*D'après les informations*
a: Pour chaque affirmation, répondez par oui ou par non selon qu'elle concorde avec le texte sur Pietro Sarto, et citez mot pour mot le passage décisif : (i) Pietro Sarto est né en 1930 ; (ii) Sarto peint les hauteurs de Puidoux depuis les années 1980 ; (iii) le livre est paru aux éditions Zoé.
b: Continuez le texte sur Pietro Sarto à la suite de sa dernière phrase.

*Extrait du document*
<<<<
Avec Le peintre célèbre du village voisin, Blaise Hofmann part à la rencontre d'un peintre-graveur installé à Saint-Prex : Pietro Sarto. Né en 1930, formé à Paris après-guerre, proche du milieu artistique de Montparnasse, l’artiste a fondé au bord du Léman un atelier de taille-douce reconnu, où sont passés les grands de l’époque.
Comme Cézanne a sa montagne de Sainte-Victoire, Sarto a lui aussi son sommet de prédilection : les hauteurs de Puidoux, ce point de vue sur le Léman et le Lavaux qu'il peint inlassablement depuis les années 1970. Cette fidélité dit quelque chose de sa démarche. Ses toiles, marquées par des ciels chargés, polis d’une matière douce, presque irréelle, s'inscrivent dans une tradition figurative exigeante, nourrie autant par la gravure que par une fréquentation assidue des maîtres anciens. Ses nuages restent suspendus hors du temps, tandis que le style employé semble désuet, démodé dans un XXe siècle qui veut tout déconstruire.
Le livre avance comme une enquête. L'auteur veut rencontrer Sarto, recueille des témoignages, retrace un parcours. Du Paris d'après-guerre à la Suisse des Trente Glorieuses jusqu’à nos jours, il fait émerger la trajectoire d'un homme obstiné, traversé par ses convictions et par le temps. Ce qui se dessine peu à peu, c’est l’artiste et son milieu : une scène artistique vaudoise vivante, avec ses héros et ses réseaux, aujourd'hui en partie disparus.
La littérature occupe une place centrale dans cette constellation. Pietro Sarto, grand lecteur, a inspiré plusieurs écrivains, dont le Vaudois Jacques Chessex, seul écrivain suisse lauréat du Goncourt, qui lui a consacré un texte important. Leur proximité éclaire l’ouvrage paru aux éditions Zoé : même attachement à la tradition, même exigence formelle, même idée que l'art relève d'une quête de vérité. Le peintre et l'écrivain se répondent, comme deux manières de travailler une même matière, toujours à la recherche d’un infini et d’un absolu.
>>>>
*Enregistrements fournis*
<<<<
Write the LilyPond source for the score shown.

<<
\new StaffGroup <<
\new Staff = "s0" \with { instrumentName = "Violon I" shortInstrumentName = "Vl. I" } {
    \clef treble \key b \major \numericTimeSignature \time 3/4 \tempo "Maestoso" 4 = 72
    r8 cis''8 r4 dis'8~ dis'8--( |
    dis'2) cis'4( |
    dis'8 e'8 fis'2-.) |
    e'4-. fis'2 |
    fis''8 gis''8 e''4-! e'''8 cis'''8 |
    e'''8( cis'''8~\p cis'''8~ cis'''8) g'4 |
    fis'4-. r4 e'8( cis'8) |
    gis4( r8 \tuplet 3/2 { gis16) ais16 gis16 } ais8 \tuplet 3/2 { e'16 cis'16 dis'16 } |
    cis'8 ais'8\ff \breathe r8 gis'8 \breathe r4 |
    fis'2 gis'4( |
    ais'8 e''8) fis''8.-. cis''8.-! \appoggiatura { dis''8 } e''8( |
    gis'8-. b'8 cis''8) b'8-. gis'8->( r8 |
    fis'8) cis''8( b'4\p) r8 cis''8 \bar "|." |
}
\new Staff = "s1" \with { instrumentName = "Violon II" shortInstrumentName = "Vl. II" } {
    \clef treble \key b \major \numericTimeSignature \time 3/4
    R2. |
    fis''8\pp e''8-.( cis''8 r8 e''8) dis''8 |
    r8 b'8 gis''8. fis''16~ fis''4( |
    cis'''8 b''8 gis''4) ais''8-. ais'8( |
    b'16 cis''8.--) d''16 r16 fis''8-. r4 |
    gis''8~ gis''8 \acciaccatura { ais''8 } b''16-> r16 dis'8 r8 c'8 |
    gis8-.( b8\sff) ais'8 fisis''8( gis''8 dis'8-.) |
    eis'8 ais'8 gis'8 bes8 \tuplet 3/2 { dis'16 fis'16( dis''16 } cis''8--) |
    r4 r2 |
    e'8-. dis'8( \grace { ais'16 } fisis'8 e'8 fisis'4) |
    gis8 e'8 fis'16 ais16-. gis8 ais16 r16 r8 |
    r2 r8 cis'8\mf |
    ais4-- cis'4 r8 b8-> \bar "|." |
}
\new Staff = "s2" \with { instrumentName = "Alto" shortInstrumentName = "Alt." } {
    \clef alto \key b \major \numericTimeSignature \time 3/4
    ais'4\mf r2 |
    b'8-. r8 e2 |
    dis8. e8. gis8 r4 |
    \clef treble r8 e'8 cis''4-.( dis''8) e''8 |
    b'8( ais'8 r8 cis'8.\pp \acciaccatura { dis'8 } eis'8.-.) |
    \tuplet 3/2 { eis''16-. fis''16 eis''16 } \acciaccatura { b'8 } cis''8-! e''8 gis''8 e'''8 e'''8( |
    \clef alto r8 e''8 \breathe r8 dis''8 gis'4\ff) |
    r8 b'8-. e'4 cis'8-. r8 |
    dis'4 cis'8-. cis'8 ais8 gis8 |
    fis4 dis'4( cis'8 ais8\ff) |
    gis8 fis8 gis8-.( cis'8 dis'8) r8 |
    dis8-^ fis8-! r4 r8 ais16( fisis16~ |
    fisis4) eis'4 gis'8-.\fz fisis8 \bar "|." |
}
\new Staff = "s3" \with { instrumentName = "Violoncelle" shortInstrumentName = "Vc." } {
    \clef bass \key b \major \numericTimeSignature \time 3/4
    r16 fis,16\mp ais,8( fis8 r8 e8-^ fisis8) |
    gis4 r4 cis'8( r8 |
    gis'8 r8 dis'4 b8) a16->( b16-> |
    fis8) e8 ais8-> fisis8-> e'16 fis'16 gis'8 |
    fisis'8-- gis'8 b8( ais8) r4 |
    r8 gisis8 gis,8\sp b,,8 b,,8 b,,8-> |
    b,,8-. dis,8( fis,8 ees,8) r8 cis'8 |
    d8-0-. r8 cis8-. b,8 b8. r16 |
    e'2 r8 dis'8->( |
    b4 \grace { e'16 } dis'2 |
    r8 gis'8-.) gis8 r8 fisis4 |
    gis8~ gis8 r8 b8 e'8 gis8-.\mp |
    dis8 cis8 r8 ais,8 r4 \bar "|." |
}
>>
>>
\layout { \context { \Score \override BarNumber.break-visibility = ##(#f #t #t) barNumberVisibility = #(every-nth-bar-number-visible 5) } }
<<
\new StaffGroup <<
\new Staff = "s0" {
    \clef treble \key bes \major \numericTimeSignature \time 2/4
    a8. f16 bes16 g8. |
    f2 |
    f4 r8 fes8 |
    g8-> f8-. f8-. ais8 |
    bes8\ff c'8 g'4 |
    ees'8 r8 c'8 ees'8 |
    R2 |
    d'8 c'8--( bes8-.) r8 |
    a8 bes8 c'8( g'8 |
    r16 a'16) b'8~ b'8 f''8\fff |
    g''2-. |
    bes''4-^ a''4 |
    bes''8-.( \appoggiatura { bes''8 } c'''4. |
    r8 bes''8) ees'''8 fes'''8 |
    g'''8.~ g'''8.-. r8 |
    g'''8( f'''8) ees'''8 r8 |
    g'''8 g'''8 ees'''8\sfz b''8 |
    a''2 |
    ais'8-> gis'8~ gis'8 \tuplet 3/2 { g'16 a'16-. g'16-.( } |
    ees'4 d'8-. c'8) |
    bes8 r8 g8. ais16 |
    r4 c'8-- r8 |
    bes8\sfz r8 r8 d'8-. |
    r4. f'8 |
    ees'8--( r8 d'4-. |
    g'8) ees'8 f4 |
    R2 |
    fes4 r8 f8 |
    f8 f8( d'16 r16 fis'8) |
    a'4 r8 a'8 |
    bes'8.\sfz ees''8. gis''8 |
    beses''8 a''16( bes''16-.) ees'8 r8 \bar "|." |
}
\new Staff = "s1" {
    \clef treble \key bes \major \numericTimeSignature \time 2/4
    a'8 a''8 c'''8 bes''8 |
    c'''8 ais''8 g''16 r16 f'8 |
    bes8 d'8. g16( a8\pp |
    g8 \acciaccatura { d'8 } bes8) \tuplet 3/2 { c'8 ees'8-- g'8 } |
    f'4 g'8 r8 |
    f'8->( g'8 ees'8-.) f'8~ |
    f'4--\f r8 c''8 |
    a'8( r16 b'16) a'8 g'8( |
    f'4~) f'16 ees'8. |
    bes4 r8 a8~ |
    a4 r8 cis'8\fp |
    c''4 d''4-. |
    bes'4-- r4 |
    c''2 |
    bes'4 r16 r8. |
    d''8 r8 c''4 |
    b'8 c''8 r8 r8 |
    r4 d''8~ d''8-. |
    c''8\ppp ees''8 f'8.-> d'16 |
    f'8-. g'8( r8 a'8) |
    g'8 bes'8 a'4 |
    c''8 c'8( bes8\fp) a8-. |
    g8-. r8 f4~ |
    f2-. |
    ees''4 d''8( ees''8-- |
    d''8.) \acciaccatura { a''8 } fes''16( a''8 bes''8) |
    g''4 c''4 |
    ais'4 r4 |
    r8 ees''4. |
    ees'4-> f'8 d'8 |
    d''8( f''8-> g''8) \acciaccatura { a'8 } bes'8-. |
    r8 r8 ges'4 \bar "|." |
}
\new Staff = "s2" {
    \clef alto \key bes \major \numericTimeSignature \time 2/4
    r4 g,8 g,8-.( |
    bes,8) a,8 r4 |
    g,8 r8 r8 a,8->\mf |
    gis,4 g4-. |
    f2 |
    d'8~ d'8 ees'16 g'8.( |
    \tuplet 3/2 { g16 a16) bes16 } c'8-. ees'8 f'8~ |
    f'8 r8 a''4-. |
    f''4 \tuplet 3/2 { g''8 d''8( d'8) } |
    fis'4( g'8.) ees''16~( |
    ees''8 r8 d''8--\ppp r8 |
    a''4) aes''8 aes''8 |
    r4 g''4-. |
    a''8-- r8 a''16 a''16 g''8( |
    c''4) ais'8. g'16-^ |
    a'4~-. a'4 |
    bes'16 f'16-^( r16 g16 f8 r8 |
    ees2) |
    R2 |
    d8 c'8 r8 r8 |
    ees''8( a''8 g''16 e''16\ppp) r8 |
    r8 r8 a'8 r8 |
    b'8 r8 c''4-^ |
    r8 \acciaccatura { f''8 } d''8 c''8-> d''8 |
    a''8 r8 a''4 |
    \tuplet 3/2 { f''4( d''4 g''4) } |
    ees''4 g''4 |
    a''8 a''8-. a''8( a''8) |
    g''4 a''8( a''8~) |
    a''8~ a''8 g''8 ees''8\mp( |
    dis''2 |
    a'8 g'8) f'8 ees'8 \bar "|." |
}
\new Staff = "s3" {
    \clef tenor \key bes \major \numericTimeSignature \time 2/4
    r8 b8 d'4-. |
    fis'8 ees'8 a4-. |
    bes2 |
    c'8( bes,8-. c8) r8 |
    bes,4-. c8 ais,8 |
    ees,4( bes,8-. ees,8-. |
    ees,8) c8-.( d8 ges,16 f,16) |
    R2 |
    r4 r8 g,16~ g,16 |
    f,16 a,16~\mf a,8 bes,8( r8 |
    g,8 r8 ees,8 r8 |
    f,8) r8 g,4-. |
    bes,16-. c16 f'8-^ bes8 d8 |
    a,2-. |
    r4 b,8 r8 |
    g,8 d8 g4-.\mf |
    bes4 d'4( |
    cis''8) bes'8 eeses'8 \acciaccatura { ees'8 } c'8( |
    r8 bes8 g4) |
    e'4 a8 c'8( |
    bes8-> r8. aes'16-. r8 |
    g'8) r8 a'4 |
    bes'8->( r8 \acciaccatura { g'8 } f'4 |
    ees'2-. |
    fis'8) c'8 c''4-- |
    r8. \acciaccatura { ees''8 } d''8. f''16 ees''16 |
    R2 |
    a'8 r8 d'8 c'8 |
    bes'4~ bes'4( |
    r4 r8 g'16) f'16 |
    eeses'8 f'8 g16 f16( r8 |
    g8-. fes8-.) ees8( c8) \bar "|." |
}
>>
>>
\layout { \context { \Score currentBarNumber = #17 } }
>>>>
*Exercices corrigés*
a:
(i) Oui : « Né en 1930 ».
(ii) Non : « qu'il peint inlassablement depuis les années 1970 ».
(iii) Oui : « l’ouvrage paru aux éditions Zoé ».

b:
Le récit qui tient autant du portrait que du reportage insiste sur cette proximité entre peinture et écriture. L'une capte le monde en silence, l'autre tente de lui donner voix. Dans les deux cas, il s'agit de trouver une forme juste, substantielle. Cette recherche traverse tout le livre et lui donne sa cohérence.
Au fil des pages, une question s'impose : que reste-t-il d'un artiste lorsque le temps passe ? Sarto a connu des années d'intensité, des rencontres, une reconnaissance sincère dans certains cercles. Pourtant, aujourd'hui, son nom tend à s’effacer. Le livre prend acte de cette disparition lente, sans pathos, et interroge ce qu'il advient d'une œuvre, d'un atelier, d'une vie consacrée à créer.
Cette situation donne au récit une tonalité particulière. Sarto apparaît comme une figure à la fois centrale pour ceux qui l'ont connu et marginale pour les autres. Cette position permet de saisir une forme d'authenticité : un rapport à l'art moins soumis à la visibilité, au marché, aux logiques contemporaines.